The selection criteria for dall'EPZA are based on the prospects of job creation, the prospects for development of new products and new markets and integration with the economy of Kenya.


Within 30 days of submission of the application, the investor is informed of the decision taken by the committee in charge through publication in the Official Gazette of Kenya. Following that is licensed EPZ enterprise and is registered in the company. From this moment the company is required to pay an annual fee renewable U.S. $ 1000.

Once they are registered, you can start your own business, then opening the current account, the 'import of machinery, the occupation of the established and staff recruitment. All companies that choose to participate in the program must start their business in one of the above-mentioned areas EPZ.

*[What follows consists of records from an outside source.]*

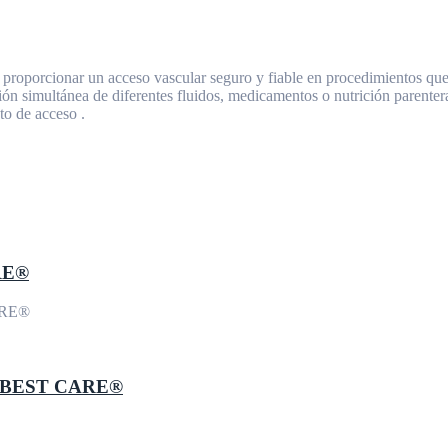
 proporcionar un acceso vascular seguro y fiable en procedimientos que
ón simultánea de diferentes fluidos, medicamentos o nutrición parentera
nto de acceso
.
ARE®
ca BEST CARE®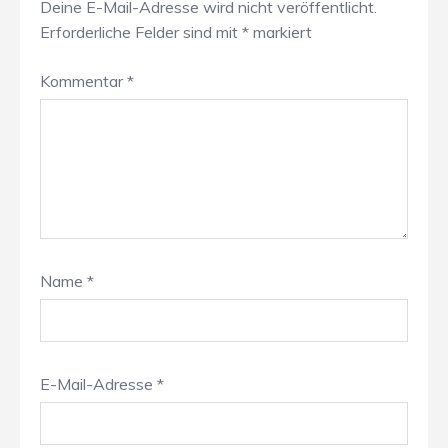
Deine E-Mail-Adresse wird nicht veröffentlicht.
Erforderliche Felder sind mit
*
markiert
Kommentar
*
Name
*
E-Mail-Adresse
*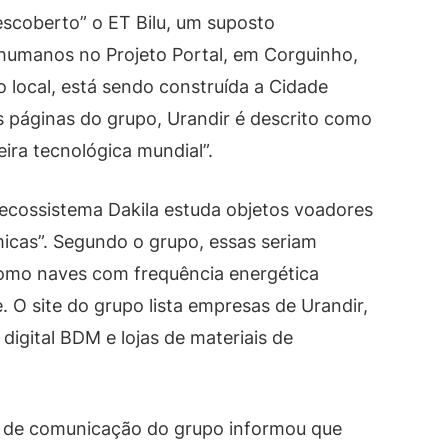
escoberto” o ET Bilu, um suposto
humanos no Projeto Portal, em Corguinho,
local, está sendo construída a Cidade
as páginas do grupo, Urandir é descrito como
ira tecnológica mundial”.
 ecossistema Dakila estuda objetos voadores
smicas”. Segundo o grupo, essas seriam
como naves com frequência energética
 O site do grupo lista empresas de Urandir,
digital BDM e lojas de materiais de
e de comunicação do grupo informou que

Investors operating on the areas belonging to the EPZ program are recipients of the following tax incentives:


• 10 year tax exemption for the corporation and then a fixed rate of • 25% (not applicable to commercial approvals EPZ);

• tax exemption from stamp duty;

• deduction of 100% on investment in the original course of 20 years;

• perpetual exemption of duties and VAT on raw materials and imported machinery.


More business opportunities and investment include and affect other areas.

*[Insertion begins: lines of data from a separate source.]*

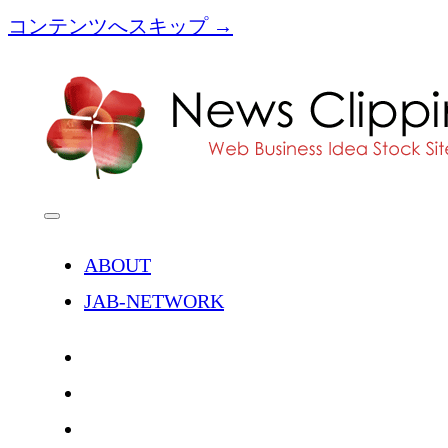
コンテンツへスキップ →
[NC]News
Clipping
メ
ニ
ュ
ABOUT
ー
を
JAB-NETWORK
開
く
twitter
facebook
instagram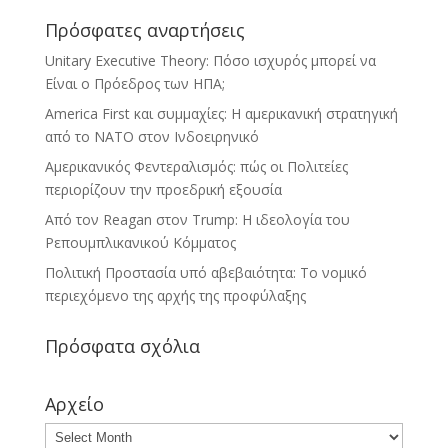
Πρόσφατες αναρτήσεις
Unitary Executive Theory: Πόσο ισχυρός μπορεί να
Είναι ο Πρόεδρος των ΗΠΑ;
America First και συμμαχίες: Η αμερικανική στρατηγική
από το ΝΑΤΟ στον Ινδοειρηνικό
Αμερικανικός Φεντεραλισμός: πώς οι Πολιτείες
περιορίζουν την προεδρική εξουσία
Από τον Reagan στον Trump: Η ιδεολογία του
Ρεπουμπλικανικού Κόμματος
Πολιτική Προστασία υπό αβεβαιότητα: Το νομικό
περιεχόμενο της αρχής της προφύλαξης
Πρόσφατα σχόλια
Αρχείο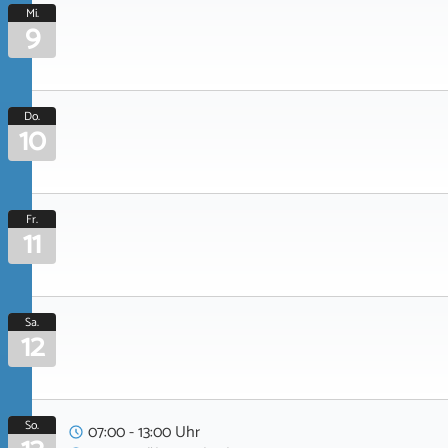
Mi.
9
Do.
10
Fr.
11
Sa.
12
So.
07:00 - 13:00 Uhr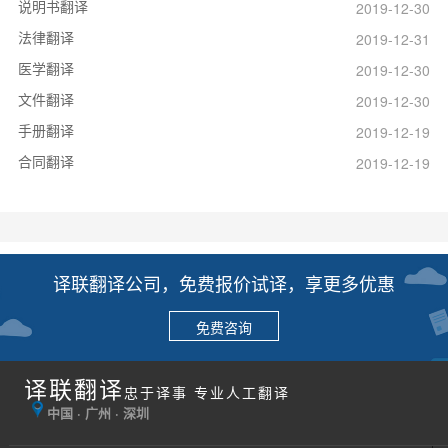
说明书翻译
2019-12-30
法律翻译
2019-12-31
医学翻译
2019-12-30
文件翻译
2019-12-30
手册翻译
2019-12-19
合同翻译
2019-12-19
译联翻译公司，免费报价试译，享更多优惠
免费咨询
译联翻译
忠于译事 专业人工翻译
中国 · 广州 · 深圳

In addition, the Export Processing Zone Authority (EPZA) has the approval of projects presented in a very short time, usually not exceeding 30 days, requires a minimum amount for investment and operations are covered by a single licensed by EPZA.

In fact, thanks to the agreement AGOA (American Growth and Opportunity Act), there are real opportunities to invest in the production and processing of cotton.

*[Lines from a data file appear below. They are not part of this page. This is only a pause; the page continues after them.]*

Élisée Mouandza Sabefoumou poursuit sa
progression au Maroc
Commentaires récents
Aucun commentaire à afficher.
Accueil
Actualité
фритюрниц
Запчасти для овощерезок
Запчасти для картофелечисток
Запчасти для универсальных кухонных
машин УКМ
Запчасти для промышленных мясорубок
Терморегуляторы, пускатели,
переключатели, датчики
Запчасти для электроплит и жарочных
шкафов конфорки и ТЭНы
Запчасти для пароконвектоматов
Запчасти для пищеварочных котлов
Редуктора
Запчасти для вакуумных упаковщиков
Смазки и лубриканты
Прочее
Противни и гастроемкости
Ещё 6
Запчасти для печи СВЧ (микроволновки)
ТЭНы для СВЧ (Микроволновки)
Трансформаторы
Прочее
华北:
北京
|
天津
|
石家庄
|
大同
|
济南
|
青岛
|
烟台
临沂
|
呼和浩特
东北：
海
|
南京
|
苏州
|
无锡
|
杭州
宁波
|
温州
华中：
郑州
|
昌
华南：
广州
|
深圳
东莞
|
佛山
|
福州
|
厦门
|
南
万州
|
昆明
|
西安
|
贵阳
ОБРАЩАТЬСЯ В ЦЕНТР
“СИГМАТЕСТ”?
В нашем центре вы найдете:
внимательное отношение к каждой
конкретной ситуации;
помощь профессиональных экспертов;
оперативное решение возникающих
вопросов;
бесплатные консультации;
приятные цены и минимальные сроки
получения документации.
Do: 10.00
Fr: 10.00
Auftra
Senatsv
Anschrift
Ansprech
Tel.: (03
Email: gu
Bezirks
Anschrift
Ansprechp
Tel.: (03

The breeding of exotic animals such as camels, in addition to the more traditional beef, sheep and goats, it guarantees to work together in the fields of dairy production, meat and leather.

Kenya has a force of 14.8 million in ivory, well educated, speaks English and is very adaptable. Professionally qualified staff can be hired at reasonable prices for all professions and all levels of expertise.





For mergers and acquisitions it is required the approval of the Minister of Finance and Planning which has reserved the right to require the foreign company information on the date of its foundation, the names of the members herself, its turnover and other information deemed useful.


An Officer of the Commission on Monopolies and Prices is authorized to investigate the company on behalf of the Ministry, which will thus have the information necessary to make its decision. Very often these investigative actions are viewed with suspicion, as foreign investors show what the benefits that their investment will bring to the country.

With the entry into force of the 'Investment Promotion Act, "the selection was made even more rigid, although · is easy to see how all foreign investment could potentially create new jobs, introduce new knowledge, skills and contribute to revenue in foreign currency valuable in the country. If permission is denied, you can appeal to the Court for restrictive business practices.





All agricultural areas are supervised by the Land Control Boards, which can refuse any type of transaction (sale, transfer, lease, loan, distribution) involving citizens, private companies or cooperatives, non-residents.


However, it is given complete discretion to the President who can authorize a transaction without any justification and reasons for its decision. This prerogative is thus the greatest means by which foreigners can acquire agricultural land or the coast.





Kenya has recently updated its regulations on buildings with the presentation of the Physical Planning Act Under current legislation the activities of construction is subject to a dual management both locally and nationally.


Potential investors interested in the construction of industrial areas must obtain approval from the local authority designated, and also presented an environmental impact assessment of the project.

The local authority is also responsible to monitor the project is implemented correctly. In the absence of an organ of local supervision, control activity is entrusted to a Director of Physical Planning.


Only in recent years, Kenya has faced serious environmental issues, even if the distance between the bills are approved and their implementation is still substantial.